I made up about 2 minutes on Erin in the first 5K, which may have been too fast. She still had just over a minute on me at the halfway. But, she picked it up then, and I slowed down a little. It was like now that I could see her, I just wasn’t getting any closer and I couldn’t close the gap. And now that I had decided I was finishing, I wasn’t running with the same abandon. With half a mile to go, I was only about 15 seconds behind her and I should have just gone at that point. Put my head down and kicked as hard as I could. But, I didn’t think I had anything left, I didn’t think I could, I thought we had farther to go, and I didn’t think I would make it to the finish if I tried.

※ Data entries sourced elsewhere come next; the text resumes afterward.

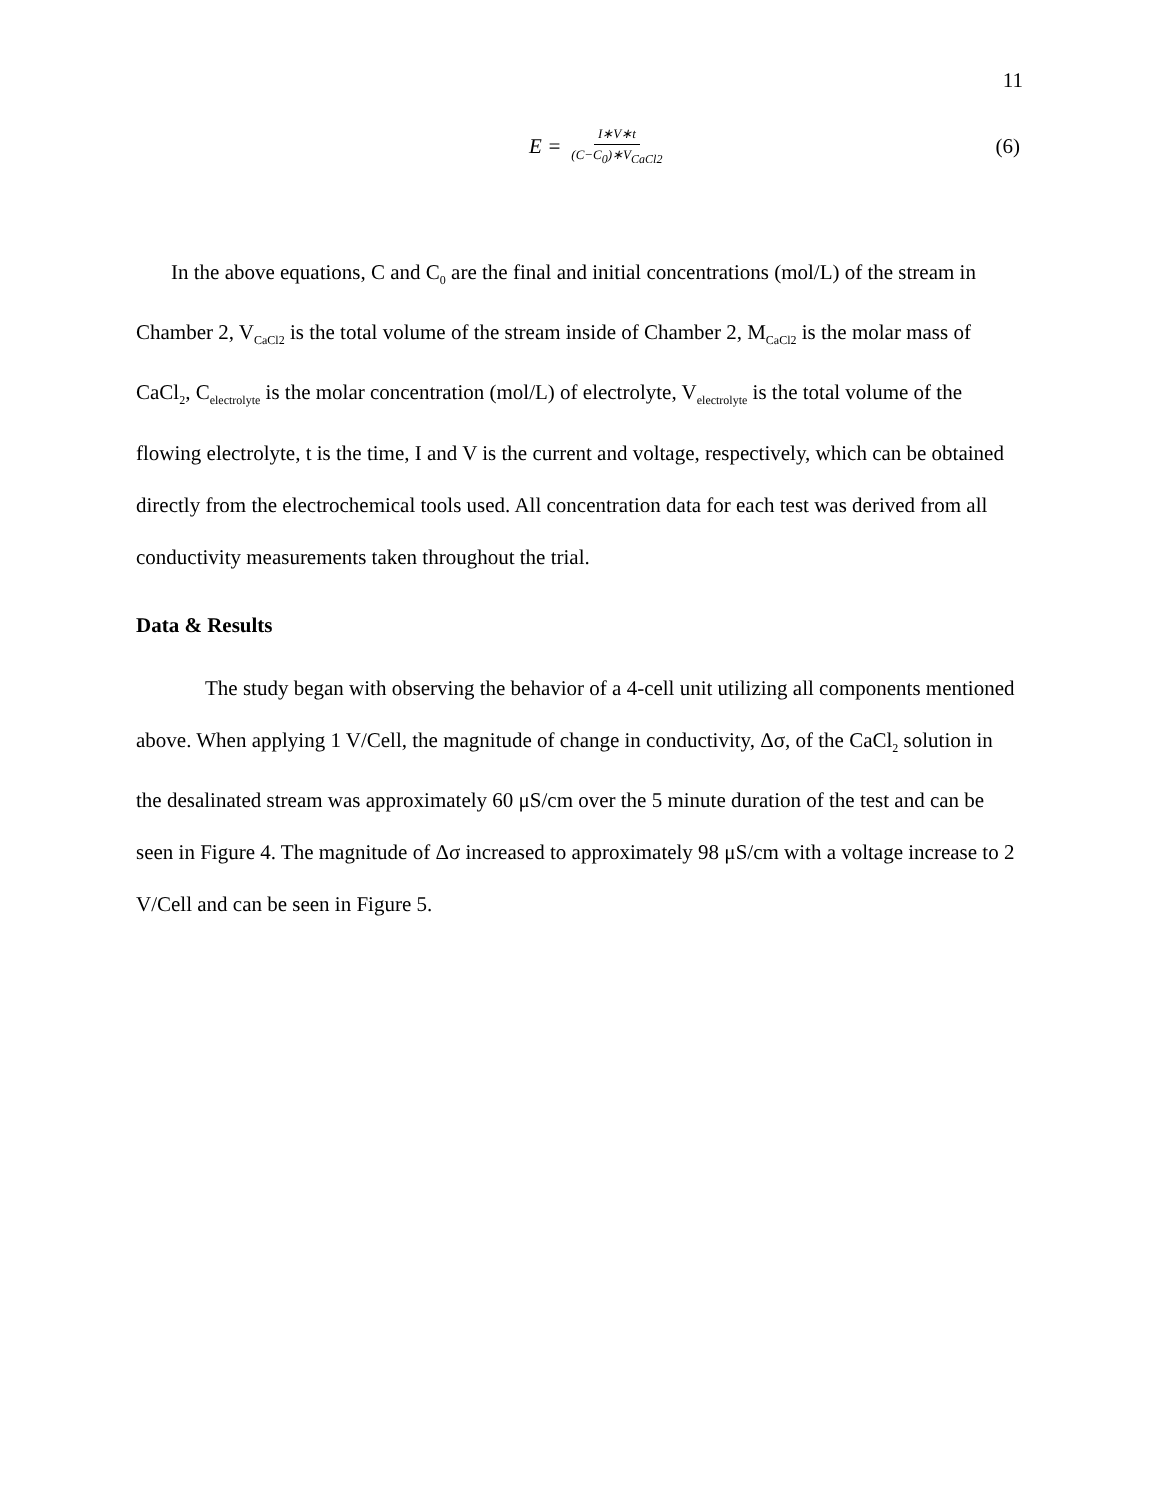11
E = I∗V∗t (C−C<sub>0</sub>)∗V<sub>CaCl2</sub>
(6)
In the above equations, C and C<sub>0</sub> are the final and initial concentrations (mol/L) of the stream in Chamber 2, V<sub>CaCl2</sub> is the total volume of the stream inside of Chamber 2, M<sub>CaCl2</sub> is the molar mass of CaCl<sub>2</sub>, C<sub>electrolyte</sub> is the molar concentration (mol/L) of electrolyte, V<sub>electrolyte</sub> is the total volume of the flowing electrolyte, t is the time, I and V is the current and voltage, respectively, which can be obtained directly from the electrochemical tools used. All concentration data for each test was derived from all conductivity measurements taken throughout the trial.
Data & Results
The study began with observing the behavior of a 4-cell unit utilizing all components mentioned above. When applying 1 V/Cell, the magnitude of change in conductivity, Δσ, of the CaCl<sub>2</sub> solution in the desalinated stream was approximately 60 μS/cm over the 5 minute duration of the test and can be seen in Figure 4. The magnitude of Δσ increased to approximately 98 μS/cm with a voltage increase to 2 V/Cell and can be seen in Figure 5.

And then the self-doubt passed and she was kicking and looking back at me and I tried to go too, but it was over.

I think I’m done now. I laid down on the ground after crossing the finish line and closed my eyes and just wanted to lay there. In retrospect, my swim was shit, but other people who are similar speeds to me swam similar times, so maybe it was what it was. My bike was certainly not good, but I don’t know how good I could have expected it — maybe 3 or 4 minutes faster. And my run was the second fastest of the day. It was definitely not a fast 10K course, looking at times, maybe it was slightly long? I ran a 41:30, but only Tyler Stewart ran faster, and, well, she’s Tyler fucking Stewart. I was a minute faster than the next fastest run split and some of the people I ran faster than are faster runners than me usually, so that’s good I guess.

Now, I just need to solve this bike/injury/bullshit problem before next year.

It’s NOT January already?

I’m losing my mind. The other day someone asked me if I wanted to help with the Valentine’s Day races and I was like yeah, ok, I guess it’s January already. Then, I was watching TV and during the commercials Steve asked if there was anything better on and I was like probably not, maybe, I don’t know, I can’t remember what we’re watching during the commercials.

So, that doesn’t really bode well.

And I’m still operating on a week-to-week decision making plan. As in, today was ok, maybe I’ll do something again tomorrow.

I went for a run yesterday and I felt terrible, exhausted, thirsty, wanted to take a nap. I didn’t think I would make it all out, much less back, even after I cut it down to 10 miles instead of 12. Then, on the way back, I came to a fork and I couldn’t figure out if it was left or right. I went right and after 100-200m I realized it was the wrong way, but I also realized it was a short-cut right back to my car. I could just take it — no one cares. I was so struggling and just wanted some water. BUT. I turned around and went back to the fork and ran the two miles back instead.

Small victories.

Currently, I’m signed up for Santa Cruz this weekend (no idea how that’s going to go) and then Tinley’s (even less idea what’s going to happen there). Then, I might be done. Do some running races, recuperate. Or decide to do the half in Vegas afterall. Who knows.